Extreme heat events are a critical issue for urban sustainability and resilience. Negative impacts include health issues, anti-social behaviour, loss of revenue for local business and disruption to infrastructure and essential services.

In a Melbourne CBD pilot, RMIT University and the UN Global Compact – Cities Programme recently brought together the private sector with city government to explore issues related to extreme heat and look at tangible proactive solutions. RMIT University, as well as being one of the two major education providers in the CBD, is also one of the largest real estate holders in Melbourne. Major retail centres, such as Emporium, QV and Bourke Street Mall discussed opportunities with the City of Melbourne for both businesses and councils to reduce the impact of heatwaves, improve urban forestry and enhance economic growth.

Led by Global Compact – Cities Programme Chair Michael Nolan, the recent Solutions/Value Workshop enabled these groups to discuss extreme heat resilience options such as prospective underground spaces, cool walking tours, green infrastructure designs and pop-up urban oases with the latter two gaining the most interest among participants.

Michael says “This collaboration is playing a critical role in piloting projects and programs that will increase heat resilience, harness private sector involvement and investment.”

Green infrastructure design concepts use vegetation, soils and natural processes to improve stormwater management, climate change adaptation, reduce heat stress, improve pedestrian safety, increase aesthetics and improve biodiversity in the city.

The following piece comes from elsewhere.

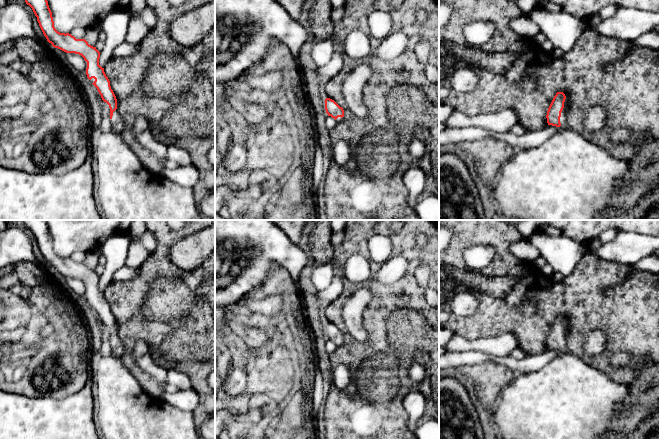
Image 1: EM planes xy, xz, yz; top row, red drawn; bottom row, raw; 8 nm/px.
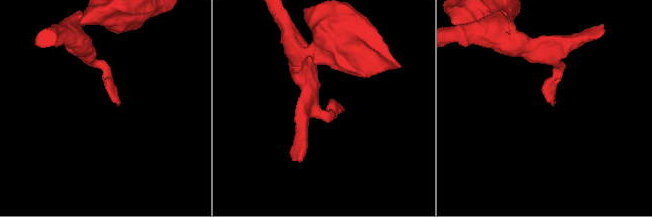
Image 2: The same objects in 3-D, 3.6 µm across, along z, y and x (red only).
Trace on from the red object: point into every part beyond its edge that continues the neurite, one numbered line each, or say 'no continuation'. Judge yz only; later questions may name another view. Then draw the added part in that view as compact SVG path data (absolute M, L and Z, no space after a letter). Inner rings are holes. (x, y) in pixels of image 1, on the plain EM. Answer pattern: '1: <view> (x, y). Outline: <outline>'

As an innovative and original concept, pop-up urban oases will attract new visitors to the city, creating social nodes of activity and a place where people can get solace from the heat.

In terms of executing such opportunities, the March meeting brought forward a range of unique yet achievable ideas. 2016 could see a green design competition take place, which would engage RMIT students through a mentorship-based collaboration with the City of Melbourne and retail centres across the CBD.

The collaborative resilience project draws on the combined values of the UN Global Compact – advancing the Ten Principles and the Sustainable Development Agenda through partnership – and the Cities Programme’s Melbourne Model, which brings together the private sector with government and civil society to address critical urban issues.